Soon, though, I felt sort of itchy but also scared. I needed other people to eat what I cooked, but I needed them to be people I could treat as guinea pigs without fearing the loss of their friendship. My original supper club of Brooklyn friends was perfect, appreciative yet forgiving.

They raved about the tomatillo-avocado guacamole, which was really excellent, with a subtle but lingering kick from the roasted serrano chiles. They didn’t say anything about the jicama sticks with chile powder, lime juice and salt, but they ate almost all of them. Magda said the Mexican white rice was cooked perfectly, and truly it was, baked according to Bayless’s precise directions. The black beans were not so exciting, despite the epazote I went all the way to Sunset Park to find, but it wasn’t a total waste of trip since I got to practice speaking Spanish. I’ll have to keep trying and find out. The homemade tortillas were similarly, at best, an inspiration to keep trying, they were so sad and small. But the chocolate pound cake was a hit with the birthday girl, whose husband had tipped me off to her favorite flavor.

The star of the table, though, was the seared pork and sweet potatoes in pasilla-honey sauce.
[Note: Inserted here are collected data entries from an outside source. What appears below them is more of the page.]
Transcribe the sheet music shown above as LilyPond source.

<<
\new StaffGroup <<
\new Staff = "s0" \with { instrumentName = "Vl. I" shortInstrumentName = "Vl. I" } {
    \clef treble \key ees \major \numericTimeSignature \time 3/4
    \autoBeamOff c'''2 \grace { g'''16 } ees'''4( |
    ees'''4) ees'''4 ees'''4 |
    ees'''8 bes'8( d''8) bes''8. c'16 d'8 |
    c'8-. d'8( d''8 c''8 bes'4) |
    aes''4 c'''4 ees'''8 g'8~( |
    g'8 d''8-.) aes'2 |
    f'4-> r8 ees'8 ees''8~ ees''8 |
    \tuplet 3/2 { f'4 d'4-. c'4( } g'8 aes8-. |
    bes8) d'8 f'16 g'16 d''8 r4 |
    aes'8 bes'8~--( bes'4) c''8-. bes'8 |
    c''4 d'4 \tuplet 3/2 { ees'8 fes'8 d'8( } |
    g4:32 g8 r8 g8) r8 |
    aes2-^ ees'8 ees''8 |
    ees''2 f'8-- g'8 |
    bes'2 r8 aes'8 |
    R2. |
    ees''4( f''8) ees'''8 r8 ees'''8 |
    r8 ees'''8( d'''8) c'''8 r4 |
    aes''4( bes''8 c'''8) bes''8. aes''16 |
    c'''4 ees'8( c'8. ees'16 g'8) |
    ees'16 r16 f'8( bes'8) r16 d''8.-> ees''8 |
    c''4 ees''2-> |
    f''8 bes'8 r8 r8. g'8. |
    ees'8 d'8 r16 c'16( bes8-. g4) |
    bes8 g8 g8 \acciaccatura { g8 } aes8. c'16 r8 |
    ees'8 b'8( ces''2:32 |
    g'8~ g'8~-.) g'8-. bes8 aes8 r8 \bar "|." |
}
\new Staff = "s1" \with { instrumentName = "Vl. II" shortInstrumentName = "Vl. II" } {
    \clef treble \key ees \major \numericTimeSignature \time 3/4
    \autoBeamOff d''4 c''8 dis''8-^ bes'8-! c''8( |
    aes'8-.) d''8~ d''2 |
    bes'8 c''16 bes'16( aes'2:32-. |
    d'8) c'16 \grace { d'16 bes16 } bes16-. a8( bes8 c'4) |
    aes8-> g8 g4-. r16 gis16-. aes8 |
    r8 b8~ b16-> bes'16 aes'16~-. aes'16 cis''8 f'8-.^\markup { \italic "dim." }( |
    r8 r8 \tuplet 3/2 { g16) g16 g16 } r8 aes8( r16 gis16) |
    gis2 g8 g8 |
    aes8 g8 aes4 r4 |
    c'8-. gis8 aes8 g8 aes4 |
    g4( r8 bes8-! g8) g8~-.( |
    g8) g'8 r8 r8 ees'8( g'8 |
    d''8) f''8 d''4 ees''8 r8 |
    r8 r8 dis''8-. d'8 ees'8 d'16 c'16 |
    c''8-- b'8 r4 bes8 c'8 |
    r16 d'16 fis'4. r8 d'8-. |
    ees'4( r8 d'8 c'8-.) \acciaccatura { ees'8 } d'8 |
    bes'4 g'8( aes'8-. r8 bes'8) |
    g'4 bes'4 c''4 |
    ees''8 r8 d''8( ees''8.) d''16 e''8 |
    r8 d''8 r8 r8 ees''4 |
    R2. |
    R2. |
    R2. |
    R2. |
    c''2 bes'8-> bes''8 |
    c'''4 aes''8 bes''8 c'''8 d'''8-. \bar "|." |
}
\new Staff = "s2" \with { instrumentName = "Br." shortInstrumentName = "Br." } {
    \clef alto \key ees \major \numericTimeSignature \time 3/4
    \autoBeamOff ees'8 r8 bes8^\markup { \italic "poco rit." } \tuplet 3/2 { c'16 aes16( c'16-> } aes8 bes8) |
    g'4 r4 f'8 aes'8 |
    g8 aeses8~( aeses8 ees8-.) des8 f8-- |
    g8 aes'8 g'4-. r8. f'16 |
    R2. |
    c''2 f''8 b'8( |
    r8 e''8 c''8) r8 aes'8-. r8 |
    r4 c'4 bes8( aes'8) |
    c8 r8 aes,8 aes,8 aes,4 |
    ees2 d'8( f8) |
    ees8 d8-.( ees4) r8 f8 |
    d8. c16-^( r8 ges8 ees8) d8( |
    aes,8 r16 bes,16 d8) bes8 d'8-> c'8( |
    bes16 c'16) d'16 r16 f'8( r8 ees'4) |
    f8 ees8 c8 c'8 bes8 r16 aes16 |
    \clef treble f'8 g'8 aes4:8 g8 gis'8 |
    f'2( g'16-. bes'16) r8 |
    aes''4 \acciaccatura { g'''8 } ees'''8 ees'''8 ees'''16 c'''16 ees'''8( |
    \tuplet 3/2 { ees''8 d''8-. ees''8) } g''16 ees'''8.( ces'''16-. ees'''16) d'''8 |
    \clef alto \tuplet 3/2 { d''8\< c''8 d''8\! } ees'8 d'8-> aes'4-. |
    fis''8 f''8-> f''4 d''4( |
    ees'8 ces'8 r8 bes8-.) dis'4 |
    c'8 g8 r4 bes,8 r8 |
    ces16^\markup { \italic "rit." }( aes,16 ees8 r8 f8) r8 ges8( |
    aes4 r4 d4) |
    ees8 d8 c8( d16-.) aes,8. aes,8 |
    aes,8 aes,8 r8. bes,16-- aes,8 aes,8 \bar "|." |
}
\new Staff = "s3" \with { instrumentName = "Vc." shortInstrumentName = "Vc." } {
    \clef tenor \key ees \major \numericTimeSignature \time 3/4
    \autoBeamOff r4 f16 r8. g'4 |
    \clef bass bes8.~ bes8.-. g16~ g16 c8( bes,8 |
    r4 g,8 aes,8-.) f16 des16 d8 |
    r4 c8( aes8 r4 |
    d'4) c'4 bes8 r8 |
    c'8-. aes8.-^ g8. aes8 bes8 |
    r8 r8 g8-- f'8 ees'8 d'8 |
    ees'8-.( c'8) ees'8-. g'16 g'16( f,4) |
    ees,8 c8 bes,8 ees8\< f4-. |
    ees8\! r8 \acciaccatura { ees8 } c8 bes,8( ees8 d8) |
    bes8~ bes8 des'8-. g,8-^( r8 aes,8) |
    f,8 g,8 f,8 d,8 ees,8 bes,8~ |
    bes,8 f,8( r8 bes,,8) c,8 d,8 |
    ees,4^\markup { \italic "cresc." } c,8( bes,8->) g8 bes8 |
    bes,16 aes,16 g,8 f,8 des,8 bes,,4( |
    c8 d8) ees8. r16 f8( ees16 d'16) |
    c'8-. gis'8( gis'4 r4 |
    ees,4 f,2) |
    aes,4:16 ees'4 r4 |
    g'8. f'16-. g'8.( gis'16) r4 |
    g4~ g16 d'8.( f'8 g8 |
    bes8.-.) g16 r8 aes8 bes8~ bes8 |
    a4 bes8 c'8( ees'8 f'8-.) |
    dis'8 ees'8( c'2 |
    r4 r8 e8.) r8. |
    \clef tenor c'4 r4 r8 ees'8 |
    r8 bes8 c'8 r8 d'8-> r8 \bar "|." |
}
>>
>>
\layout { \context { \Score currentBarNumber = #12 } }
It was worth every little thing I had to do to get in on the table:

1) Scrub my cast iron griddle with steel wool and reseason it after my sublettor left it rusty.
2) Take the R train to Sunset Park on a Sunday morning to find flexible, fresh pasilla chiles.
3) Slice open the chiles to remove the seeds and stems.
4) Lay them flat and toast them on the griddle one at a time, pressing on each side for a few seconds.
5) Rehydrate them in warm water for 30 minutes.
6) Put them through the food processor with roasted garlic, a bit of cumin, freshly ground pepper, and Mexican oregano.
7) Sear chunks of pork in batches.
8) Add the chile sauce, fry, and then simmer with beef broth for 30 minutes.
9) Add the sweet potatoes and simmer for another 30 minutes.
10) Add just enough honey for an “edge” of sweetness (Bayless’s very precise wording) and salt to round it out.

Seriously, it was worth it. (For the full recipe, buy his book, “Mexican Kitchen,” as the man deserves every cent of his royalties.) The pasilla chiles had a bitter flavor that tasted almost like ash when I first ground it up into a paste. It had me considering a last-minute pizza delivery order. But it magically took on an amazingly smoky, rich flavor as it cooked and absorbed the flavors of the meat and the broth. Even before I added the honey, it tasted insane—I had been crazy to consider pizza. When I added the honey, my head exploded. It was like Emily Dickinson’s definition of poetry, except it was pork.

Decorated with slices of white onion and cilantro, it looked quite pretty, too.

Along the way, this blog became a travel food log, with little amateur assessments of empanadas on the streets of Oaxaca, tripe stew in Barcelona’s La Boqueria market, and the Kimchi Field Museum in Seoul, but I'm so happy to be reminded that what I love best, what really makes me glad I’ve come home, is cooking for people I love.